Dawn Faith Mackay (née Mlotshwa, born 16 January 1982 in KwaMashu, KwaZulu-Natal, South Africa) is an author, musician, social activist and television host. In 2016, she established a TV production company, MYZIZI Productions, named after her daughter Zinhle (Zizi) Grace, who was born around four months premature and died aged three months. in Melbourne, Australia.

==Early life ==
Mackay grew up in the South African township of KwaMashu. She grew up listening to Aretha Franklin, Donnie Hathaway and Kool & The Gang and the music in her grandmother's church.

== Social activism ==
Mackay was the South African Director of the foundation Oaktree and worked in partnership with Nelson Mandela's 46664 to find ways of using music for good.

== Music ==
Mackay started her music career in 2008 working with a local artists in South Africa. She has recorded and collaborated with artists in South Africa (Loyiso Bala, Zakes Bantwini & Ntokozo Mbambo) and Australia (Evermore, Diafrix).

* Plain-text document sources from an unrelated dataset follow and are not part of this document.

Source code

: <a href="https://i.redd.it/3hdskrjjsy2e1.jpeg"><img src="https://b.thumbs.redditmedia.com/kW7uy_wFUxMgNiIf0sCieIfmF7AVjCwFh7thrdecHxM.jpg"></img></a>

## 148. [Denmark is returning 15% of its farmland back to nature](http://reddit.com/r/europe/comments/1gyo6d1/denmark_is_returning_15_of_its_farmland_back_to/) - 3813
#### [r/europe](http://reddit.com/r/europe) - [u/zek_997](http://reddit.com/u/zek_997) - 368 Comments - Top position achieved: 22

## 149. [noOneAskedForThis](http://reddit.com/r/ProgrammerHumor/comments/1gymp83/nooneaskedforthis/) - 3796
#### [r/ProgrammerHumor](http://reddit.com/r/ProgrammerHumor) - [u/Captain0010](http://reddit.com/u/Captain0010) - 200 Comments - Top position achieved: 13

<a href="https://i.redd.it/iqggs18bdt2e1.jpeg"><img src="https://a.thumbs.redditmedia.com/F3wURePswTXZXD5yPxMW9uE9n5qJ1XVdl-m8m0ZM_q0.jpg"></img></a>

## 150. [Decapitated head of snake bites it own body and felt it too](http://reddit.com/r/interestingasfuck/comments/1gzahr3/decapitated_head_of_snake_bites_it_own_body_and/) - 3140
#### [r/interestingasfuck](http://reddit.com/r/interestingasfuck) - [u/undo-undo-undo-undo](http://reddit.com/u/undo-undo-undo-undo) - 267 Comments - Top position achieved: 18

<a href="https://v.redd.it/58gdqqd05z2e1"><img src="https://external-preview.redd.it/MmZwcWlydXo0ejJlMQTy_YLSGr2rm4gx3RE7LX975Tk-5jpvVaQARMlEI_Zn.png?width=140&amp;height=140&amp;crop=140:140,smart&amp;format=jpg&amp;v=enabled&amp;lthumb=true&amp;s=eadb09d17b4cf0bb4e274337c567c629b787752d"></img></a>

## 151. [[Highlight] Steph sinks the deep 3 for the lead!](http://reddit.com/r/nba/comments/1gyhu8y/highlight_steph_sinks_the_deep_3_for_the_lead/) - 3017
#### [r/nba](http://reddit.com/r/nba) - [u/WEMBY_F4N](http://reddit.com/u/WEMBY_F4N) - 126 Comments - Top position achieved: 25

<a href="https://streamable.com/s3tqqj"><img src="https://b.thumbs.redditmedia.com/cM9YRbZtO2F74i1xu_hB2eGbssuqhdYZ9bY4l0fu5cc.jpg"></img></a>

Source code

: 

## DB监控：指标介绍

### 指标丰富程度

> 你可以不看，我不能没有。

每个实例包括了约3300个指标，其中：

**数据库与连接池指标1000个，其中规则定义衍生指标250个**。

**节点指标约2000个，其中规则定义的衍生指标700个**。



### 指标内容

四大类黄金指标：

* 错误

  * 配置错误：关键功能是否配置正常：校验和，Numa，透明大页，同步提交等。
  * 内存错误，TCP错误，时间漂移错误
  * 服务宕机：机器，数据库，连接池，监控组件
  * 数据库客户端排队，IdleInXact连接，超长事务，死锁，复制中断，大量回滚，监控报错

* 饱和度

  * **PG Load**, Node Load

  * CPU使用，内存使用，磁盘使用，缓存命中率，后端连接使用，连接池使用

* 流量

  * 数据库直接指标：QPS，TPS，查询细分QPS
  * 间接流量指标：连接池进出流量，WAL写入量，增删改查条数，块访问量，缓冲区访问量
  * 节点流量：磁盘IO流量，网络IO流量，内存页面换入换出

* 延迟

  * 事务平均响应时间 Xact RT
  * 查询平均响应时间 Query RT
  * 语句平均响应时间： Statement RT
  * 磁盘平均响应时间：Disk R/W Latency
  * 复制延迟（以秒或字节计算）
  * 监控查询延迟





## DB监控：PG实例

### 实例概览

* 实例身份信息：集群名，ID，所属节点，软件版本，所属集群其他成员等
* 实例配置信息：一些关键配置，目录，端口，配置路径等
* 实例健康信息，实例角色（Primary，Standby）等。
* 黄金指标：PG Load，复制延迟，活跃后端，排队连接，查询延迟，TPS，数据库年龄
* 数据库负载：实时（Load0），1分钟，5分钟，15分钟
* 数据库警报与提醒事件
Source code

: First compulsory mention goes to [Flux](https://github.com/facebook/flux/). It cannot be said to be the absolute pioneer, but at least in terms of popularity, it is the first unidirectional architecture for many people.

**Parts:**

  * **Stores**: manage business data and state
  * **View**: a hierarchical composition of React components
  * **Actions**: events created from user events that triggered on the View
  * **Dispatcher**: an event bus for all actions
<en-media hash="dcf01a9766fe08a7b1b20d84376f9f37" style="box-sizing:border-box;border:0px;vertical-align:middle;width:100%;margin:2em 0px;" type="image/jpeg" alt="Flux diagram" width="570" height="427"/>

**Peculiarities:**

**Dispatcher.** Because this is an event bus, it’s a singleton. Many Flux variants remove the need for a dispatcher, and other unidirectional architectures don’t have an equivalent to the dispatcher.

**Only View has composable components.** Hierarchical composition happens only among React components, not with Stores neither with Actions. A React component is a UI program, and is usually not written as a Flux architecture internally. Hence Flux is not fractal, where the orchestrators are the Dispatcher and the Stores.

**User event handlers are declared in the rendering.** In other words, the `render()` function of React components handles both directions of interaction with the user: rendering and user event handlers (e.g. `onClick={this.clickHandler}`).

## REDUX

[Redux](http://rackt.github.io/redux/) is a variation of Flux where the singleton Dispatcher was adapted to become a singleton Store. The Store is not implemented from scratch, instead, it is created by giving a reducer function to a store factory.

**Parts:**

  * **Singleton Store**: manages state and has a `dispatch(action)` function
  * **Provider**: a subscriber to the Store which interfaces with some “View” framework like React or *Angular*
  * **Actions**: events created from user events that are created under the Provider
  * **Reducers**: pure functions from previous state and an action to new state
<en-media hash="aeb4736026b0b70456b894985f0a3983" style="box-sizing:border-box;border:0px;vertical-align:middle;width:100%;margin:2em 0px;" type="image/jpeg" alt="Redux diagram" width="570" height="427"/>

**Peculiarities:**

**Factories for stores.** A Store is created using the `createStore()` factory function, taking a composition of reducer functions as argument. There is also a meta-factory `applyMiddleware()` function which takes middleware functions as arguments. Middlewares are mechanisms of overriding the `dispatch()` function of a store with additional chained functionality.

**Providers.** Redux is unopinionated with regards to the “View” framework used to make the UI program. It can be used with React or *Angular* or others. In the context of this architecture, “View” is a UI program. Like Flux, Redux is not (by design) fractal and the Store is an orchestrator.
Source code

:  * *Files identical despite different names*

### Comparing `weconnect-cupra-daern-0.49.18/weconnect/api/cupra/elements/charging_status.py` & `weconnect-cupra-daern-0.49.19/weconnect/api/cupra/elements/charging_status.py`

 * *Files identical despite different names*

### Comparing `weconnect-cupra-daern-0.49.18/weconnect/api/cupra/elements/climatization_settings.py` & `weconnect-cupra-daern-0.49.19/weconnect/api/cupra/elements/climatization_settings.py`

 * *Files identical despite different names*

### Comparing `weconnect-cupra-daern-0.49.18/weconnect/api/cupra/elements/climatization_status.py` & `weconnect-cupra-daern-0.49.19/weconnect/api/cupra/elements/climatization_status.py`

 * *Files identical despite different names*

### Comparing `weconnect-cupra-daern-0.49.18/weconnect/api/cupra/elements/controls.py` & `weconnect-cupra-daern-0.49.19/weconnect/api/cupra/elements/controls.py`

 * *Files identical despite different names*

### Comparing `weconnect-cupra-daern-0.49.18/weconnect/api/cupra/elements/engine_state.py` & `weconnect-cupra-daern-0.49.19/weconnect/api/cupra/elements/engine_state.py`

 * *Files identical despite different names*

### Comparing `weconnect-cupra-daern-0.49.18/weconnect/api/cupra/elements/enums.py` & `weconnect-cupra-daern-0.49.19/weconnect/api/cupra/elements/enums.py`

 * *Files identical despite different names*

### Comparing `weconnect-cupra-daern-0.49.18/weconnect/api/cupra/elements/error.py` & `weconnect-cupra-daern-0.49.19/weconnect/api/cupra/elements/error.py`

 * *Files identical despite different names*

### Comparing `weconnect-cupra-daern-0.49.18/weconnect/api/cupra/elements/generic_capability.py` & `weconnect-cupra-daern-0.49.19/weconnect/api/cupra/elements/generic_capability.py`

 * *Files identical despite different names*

Her first single, "Messed Up Heart", was produced by Jason Heerah (Electric Empire) and Dorian West (X Factor, Australia's Got Talent). Mackay charted as the No. 1 artist in Melbourne and No. 7 in Australia on the ReverbNation R&B/Soul charts. In 2015, she wrote and produced her debut EP, "Audience of One". The EP integrates elements of jazz and gospel music. It was inspired by the death of her daughter, the birth of her son, and the journey between those events.

===Discography===

| Title | Album details |
|---|---|
| Black Harmony | Released: June 2013; Label: MYZIZI Music; Format: Digital download; |
| Messed up Heart | Released: October 2014; Label: MYZIZI Music; Format: Digital download; |
| Audience of One | Released: October 2015; Label: MYZIZI Music; Format: Digital download; |

== Other work ==
Mackay returned to South Africa in 2016 to write and release her first book, Dear God, which tells the story of her daughter's death and how Mackay processed her grief. In 2017, she created, hosted and was the executive producer of a talk show called Deep & Meaningful. The show features a range of high-profile women as guests, and will air across Africa and the world on BET Africa Channel 129.

== Personal life ==
Mackay lives in Johannesburg with her Australian husband Nic Mackay and their son, Lwandle Mackay.